Diante da crise da economia mundial, o ambiente corporativo se vê tomado por incertezas e o ânimo dos profissionais pode ficar exaltado. Como reagir a um problema com seu superior nesse momento delicado?

O consultor de desenvolvimento e habilidades gerenciais David Carlessi acredita que é preciso ter mais calma, mas não adianta fugir da resolução do conflito. De acordo com ele, nenhuma equipe consegue trabalhar quando um conflito não é administrado. O malestar transparece em reclamações e má vontade para realizar as tarefas, exemplifica.

Já que não há como ignorar quando algo não vai bem, o funcionário deve prestar atenção à situação da empresa e do seu chefe para saber o instante propício para resolver um desentendimento. Tudo depende da pessoa com que se está lidando, ensina. Se o chefe for problemático, bater de frente não vai adiantar nada.

Nesses casos, tentar mudar de área na empresa pode ser uma solução. Quando o conflito for solucionável, no entanto, sair sem resolvê-lo pode criar uma marca negativa na carreira do profissional.

Alta tensão ¿ Um momento de crise é difícil para todas as pessoas de uma empresa e muitas vezes as inseguranças dos profissionais técnicos e administrativos são parecidas com a dos gestores, lembra Carlessi. É importante saber ponderar, pois criar outra situação de pressão pode fazer com que o chefe reaja de uma maneira pior.

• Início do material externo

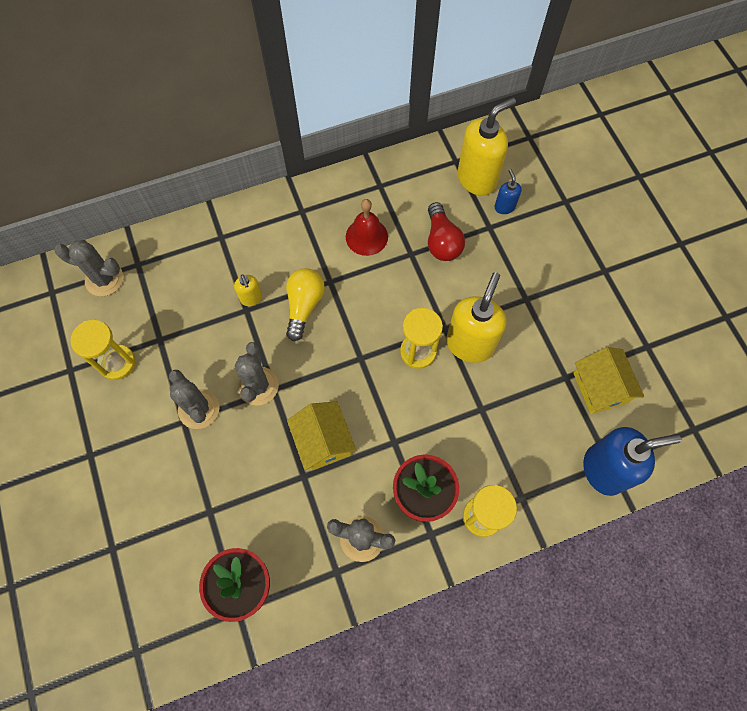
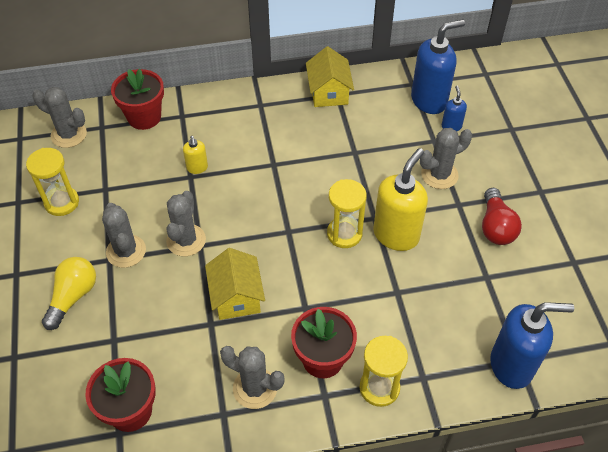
camera: 10 degrees right, 15 degrees down
yellow light bulb [286,268,325,341] -> yellow light bulb moved to [42,257,96,330]
red bell [346,199,388,256] -> none
red light bulb [428,202,465,261] -> red light bulb moved to [482,188,522,245]
yellow soap dispenser [458,98,516,196] -> blue soap dispenser [411,19,465,114]
yellow house [573,347,644,414] -> yellow house moved to [306,47,354,107]
none -> red flower pot [111,69,164,130]
none -> grey cactus [420,128,472,189]

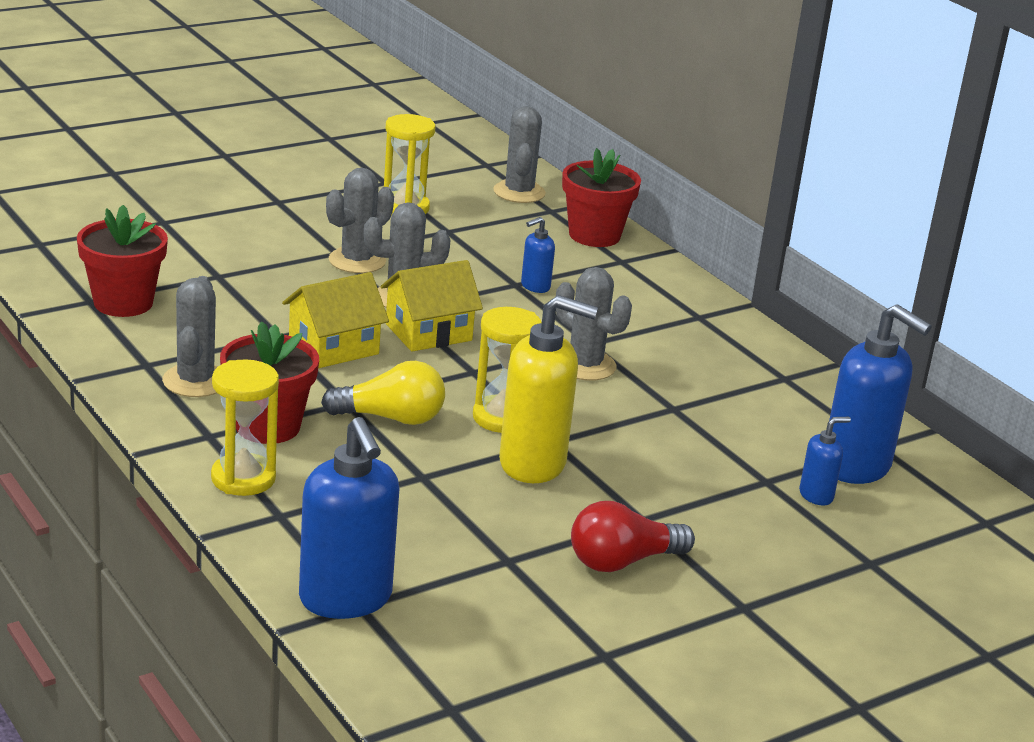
camera: 65 degrees right, 25 degrees down
yellow light bulb [42,257,96,330] -> yellow light bulb moved to [321,361,445,425]
yellow soap dispenser [183,136,208,174] -> blue soap dispenser [521,217,555,293]
yellow house [306,47,354,107] -> yellow house moved to [381,260,483,351]
grey cactus [420,128,472,189] -> grey cactus moved to [556,267,632,381]

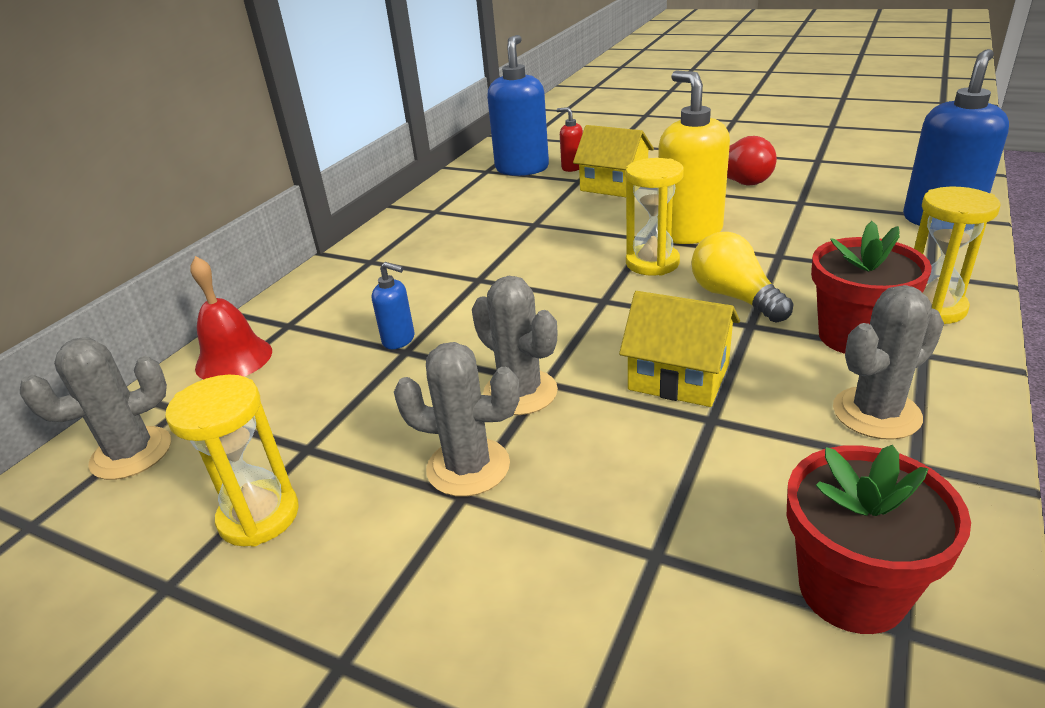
camera: 115 degrees left, 5 degrees up
yellow house [381,260,483,351] -> yellow house moved to [573,125,654,197]
grey cactus [556,267,632,381] -> none
red flower pot [562,148,641,247] -> red bell [190,256,272,380]
blue soap dispenser [799,417,851,506] -> red soap dispenser [557,107,583,172]

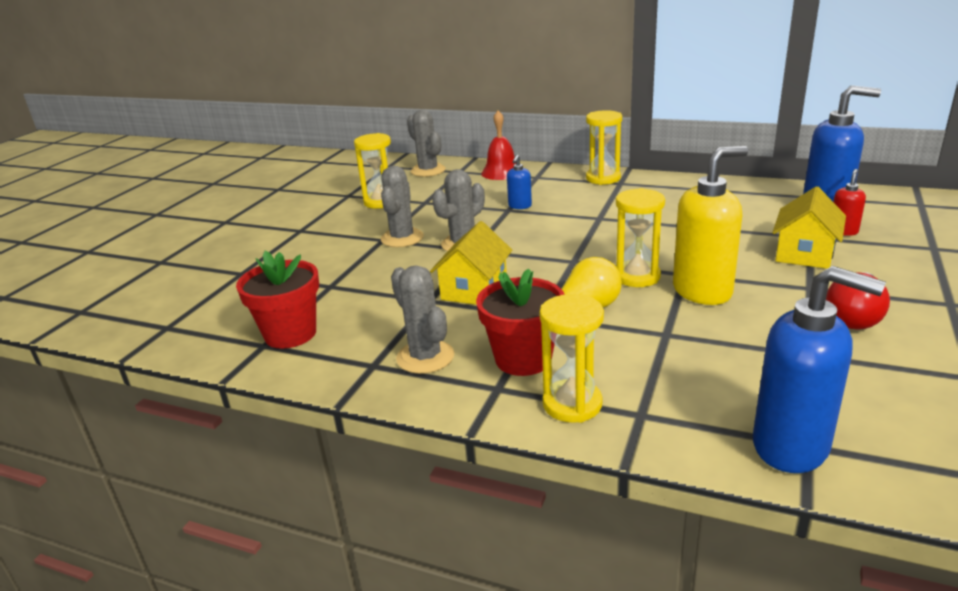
camera: 85 degrees right, 5 degrees down
none -> yellow hourglass [586,110,622,185]

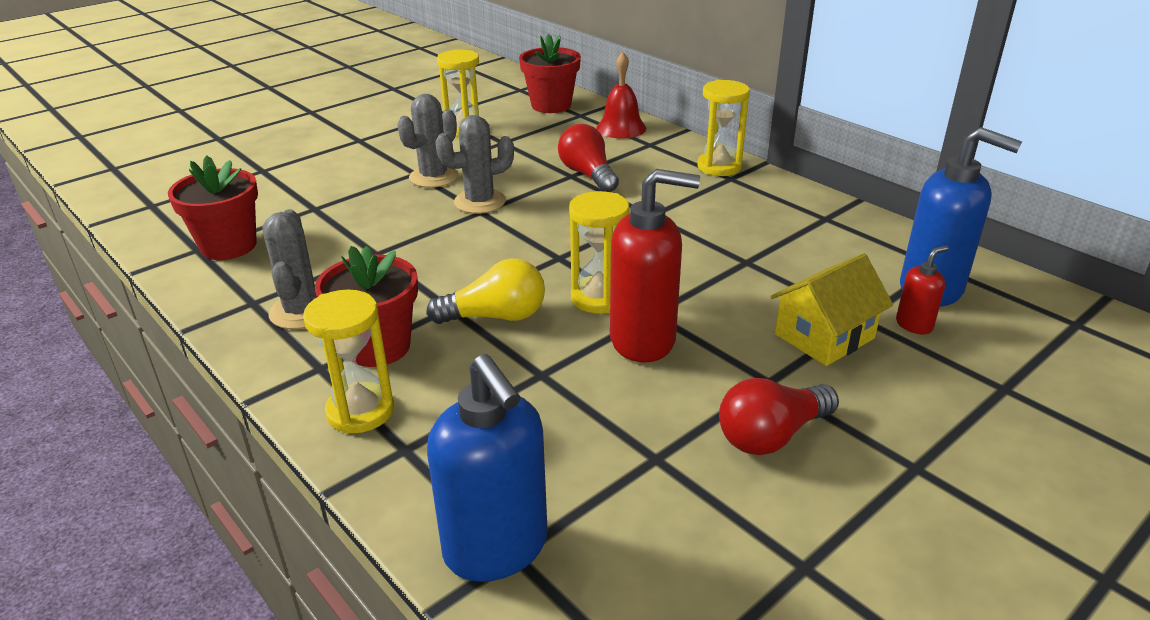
camera: 25 degrees right, 5 degrees up
grey cactus [407,110,445,177] -> red flower pot [519,34,581,113]
yellow house [430,221,512,305] -> none
blue soap dispenser [507,155,532,209] -> red light bulb [558,124,619,192]
yellow soap dispenser [673,146,748,305] -> red soap dispenser [610,169,700,363]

Muitas vezes, buscar a ajuda de um moderador é uma boa idéia para que as duas partes se entendam abertamente, sugere o especialista. Para a resolução do conflito, um primeiro passo é separar a maneira como a pessoa se sente em relação ao supervisor do motivo da desavença. A questão que gerou o conflito deve ser pontuada para um momento de conversa, quando a tensão na empresa estiver mais baixa, diz.

Segundo Carlessi, a crise cria oportunidades, uma vez que propiciará momentos de reflexão das posturas que serão assumidas. O mundo empresarial é muito ansioso, as pessoas terão que aprender a esperar passar a fase crítica para poder reivindicar seus interesses.